Directions ▸ Output a verbatim copy of the data, cut off after the line that contains "or update your".

Task data ▸
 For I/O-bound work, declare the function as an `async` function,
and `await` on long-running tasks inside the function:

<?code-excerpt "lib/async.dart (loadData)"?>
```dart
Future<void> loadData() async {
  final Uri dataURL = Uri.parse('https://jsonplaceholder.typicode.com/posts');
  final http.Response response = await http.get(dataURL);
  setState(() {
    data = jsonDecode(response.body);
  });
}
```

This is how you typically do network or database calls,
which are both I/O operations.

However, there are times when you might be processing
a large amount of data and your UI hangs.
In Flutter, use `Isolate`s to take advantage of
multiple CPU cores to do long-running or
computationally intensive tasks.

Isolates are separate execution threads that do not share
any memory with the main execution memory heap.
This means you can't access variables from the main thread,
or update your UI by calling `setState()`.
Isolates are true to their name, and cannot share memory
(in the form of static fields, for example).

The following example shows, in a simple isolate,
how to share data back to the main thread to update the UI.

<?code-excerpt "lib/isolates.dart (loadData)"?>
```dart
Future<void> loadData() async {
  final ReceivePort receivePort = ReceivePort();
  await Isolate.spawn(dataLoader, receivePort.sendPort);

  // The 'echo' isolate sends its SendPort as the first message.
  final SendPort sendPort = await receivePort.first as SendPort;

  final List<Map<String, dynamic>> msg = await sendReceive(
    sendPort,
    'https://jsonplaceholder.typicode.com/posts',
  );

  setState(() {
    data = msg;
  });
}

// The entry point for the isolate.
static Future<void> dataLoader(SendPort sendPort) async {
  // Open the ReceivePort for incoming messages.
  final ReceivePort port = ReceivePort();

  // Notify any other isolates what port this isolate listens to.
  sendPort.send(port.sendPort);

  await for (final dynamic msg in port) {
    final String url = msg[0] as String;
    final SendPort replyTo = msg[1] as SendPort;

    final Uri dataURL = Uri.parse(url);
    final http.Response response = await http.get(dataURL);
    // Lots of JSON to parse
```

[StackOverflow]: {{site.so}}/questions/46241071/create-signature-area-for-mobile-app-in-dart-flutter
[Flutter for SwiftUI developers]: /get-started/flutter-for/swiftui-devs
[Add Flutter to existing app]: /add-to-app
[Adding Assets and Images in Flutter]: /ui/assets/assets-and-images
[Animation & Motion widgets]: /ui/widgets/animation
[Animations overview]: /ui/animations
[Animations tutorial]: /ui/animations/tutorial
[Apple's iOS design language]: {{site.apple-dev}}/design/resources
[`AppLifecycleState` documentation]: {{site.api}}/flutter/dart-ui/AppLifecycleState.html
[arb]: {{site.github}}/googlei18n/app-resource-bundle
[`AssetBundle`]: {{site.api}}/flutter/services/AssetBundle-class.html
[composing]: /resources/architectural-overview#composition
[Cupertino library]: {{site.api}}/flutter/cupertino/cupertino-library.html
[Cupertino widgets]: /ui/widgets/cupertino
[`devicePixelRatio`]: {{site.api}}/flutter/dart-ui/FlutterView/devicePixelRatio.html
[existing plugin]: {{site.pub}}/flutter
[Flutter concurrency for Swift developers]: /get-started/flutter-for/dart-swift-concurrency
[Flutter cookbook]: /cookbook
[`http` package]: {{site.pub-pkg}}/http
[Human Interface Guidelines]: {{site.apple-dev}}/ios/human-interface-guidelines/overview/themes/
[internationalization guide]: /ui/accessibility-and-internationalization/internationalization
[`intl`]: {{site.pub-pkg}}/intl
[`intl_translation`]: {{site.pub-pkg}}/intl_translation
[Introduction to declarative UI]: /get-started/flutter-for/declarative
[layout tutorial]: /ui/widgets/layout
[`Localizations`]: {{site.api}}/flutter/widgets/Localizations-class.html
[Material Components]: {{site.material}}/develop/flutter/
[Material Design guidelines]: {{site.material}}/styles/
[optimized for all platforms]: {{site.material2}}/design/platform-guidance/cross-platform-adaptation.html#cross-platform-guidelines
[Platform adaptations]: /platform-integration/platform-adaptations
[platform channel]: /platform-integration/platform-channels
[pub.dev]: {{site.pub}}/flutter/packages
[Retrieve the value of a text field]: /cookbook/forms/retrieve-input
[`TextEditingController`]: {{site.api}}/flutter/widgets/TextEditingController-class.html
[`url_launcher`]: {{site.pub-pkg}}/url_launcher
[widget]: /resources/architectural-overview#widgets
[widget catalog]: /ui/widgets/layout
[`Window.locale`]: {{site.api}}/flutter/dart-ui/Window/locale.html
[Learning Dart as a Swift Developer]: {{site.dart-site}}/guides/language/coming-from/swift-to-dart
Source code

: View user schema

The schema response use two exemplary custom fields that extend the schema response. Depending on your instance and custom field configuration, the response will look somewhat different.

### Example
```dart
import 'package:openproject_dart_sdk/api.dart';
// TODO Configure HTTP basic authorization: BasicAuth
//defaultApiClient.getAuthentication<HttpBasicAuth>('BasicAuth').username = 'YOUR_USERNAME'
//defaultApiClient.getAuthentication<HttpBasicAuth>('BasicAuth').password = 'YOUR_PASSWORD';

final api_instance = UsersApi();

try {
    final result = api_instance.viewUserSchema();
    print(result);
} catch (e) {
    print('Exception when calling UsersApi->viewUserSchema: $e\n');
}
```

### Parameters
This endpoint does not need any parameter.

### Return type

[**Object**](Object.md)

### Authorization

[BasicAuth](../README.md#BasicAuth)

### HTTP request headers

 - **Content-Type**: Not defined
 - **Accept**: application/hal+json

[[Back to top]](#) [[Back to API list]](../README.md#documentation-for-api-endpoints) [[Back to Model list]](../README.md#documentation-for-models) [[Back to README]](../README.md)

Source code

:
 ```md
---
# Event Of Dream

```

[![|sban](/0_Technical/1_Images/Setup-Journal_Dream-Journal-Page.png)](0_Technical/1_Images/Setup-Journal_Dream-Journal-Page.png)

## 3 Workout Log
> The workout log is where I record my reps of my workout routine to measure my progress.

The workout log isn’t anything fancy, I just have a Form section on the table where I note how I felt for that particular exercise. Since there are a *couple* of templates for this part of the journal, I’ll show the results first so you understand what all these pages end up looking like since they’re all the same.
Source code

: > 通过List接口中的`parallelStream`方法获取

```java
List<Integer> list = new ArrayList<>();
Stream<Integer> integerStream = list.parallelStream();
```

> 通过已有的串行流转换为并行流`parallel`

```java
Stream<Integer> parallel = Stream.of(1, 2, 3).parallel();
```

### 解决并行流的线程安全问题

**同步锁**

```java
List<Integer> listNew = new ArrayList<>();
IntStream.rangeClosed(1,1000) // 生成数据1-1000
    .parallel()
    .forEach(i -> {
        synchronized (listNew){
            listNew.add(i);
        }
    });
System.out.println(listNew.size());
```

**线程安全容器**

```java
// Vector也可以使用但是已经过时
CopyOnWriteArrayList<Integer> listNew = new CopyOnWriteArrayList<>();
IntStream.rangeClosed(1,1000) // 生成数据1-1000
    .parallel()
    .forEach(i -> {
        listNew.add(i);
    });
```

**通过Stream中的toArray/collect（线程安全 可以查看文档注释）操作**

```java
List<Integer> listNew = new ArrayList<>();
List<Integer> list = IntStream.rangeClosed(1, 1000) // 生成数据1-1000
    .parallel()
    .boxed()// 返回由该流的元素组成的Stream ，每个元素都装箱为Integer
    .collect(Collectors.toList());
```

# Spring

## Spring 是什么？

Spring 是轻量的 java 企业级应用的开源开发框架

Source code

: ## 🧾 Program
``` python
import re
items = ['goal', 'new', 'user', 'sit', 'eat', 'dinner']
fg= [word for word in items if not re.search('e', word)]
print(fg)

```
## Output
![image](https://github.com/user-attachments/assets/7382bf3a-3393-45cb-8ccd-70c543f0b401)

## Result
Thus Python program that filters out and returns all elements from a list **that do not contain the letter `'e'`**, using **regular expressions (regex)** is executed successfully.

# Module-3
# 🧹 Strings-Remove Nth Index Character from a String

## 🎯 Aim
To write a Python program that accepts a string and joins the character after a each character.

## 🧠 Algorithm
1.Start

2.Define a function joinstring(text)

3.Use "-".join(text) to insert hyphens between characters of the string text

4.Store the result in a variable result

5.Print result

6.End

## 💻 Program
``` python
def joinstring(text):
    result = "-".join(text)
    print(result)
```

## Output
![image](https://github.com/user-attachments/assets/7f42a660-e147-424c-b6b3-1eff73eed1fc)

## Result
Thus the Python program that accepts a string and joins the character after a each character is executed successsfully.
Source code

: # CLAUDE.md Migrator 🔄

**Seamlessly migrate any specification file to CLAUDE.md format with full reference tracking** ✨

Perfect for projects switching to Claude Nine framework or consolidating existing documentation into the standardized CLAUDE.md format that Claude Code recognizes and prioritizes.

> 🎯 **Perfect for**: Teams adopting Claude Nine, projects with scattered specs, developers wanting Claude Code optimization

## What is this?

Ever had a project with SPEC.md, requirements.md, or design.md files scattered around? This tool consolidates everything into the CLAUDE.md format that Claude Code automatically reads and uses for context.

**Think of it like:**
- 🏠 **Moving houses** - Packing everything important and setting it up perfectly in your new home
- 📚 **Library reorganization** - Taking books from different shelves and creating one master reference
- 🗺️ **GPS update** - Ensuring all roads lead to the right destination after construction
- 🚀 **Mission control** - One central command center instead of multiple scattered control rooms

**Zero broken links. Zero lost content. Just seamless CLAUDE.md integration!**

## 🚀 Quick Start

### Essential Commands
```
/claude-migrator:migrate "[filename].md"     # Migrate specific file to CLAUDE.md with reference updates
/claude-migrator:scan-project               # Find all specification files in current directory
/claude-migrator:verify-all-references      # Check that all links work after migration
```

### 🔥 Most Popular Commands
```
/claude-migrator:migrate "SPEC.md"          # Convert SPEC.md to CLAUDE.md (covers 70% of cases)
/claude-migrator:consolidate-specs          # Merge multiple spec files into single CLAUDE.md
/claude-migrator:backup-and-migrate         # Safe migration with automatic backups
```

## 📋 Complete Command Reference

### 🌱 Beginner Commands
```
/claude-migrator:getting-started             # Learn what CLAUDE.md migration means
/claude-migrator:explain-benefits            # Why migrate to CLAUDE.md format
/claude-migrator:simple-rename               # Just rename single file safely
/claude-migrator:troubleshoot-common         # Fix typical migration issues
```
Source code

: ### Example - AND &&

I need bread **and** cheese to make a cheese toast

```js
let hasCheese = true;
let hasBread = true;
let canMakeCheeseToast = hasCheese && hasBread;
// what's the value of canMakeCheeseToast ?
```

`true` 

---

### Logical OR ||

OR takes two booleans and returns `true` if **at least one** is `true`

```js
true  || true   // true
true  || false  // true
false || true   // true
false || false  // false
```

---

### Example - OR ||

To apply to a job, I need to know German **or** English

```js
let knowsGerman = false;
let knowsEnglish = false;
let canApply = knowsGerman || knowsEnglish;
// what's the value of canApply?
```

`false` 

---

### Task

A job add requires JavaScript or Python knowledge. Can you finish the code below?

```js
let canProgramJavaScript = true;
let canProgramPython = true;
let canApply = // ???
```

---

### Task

Output ▸
 For I/O-bound work, declare the function as an `async` function,
and `await` on long-running tasks inside the function:

<?code-excerpt "lib/async.dart (loadData)"?>
```dart
Future<void> loadData() async {
  final Uri dataURL = Uri.parse('https://jsonplaceholder.typicode.com/posts');
  final http.Response response = await http.get(dataURL);
  setState(() {
    data = jsonDecode(response.body);
  });
}
```

This is how you typically do network or database calls,
which are both I/O operations.

However, there are times when you might be processing
a large amount of data and your UI hangs.
In Flutter, use `Isolate`s to take advantage of
multiple CPU cores to do long-running or
computationally intensive tasks.

Isolates are separate execution threads that do not share
any memory with the main execution memory heap.
This means you can't access variables from the main thread,
or update your UI by calling `setState()`.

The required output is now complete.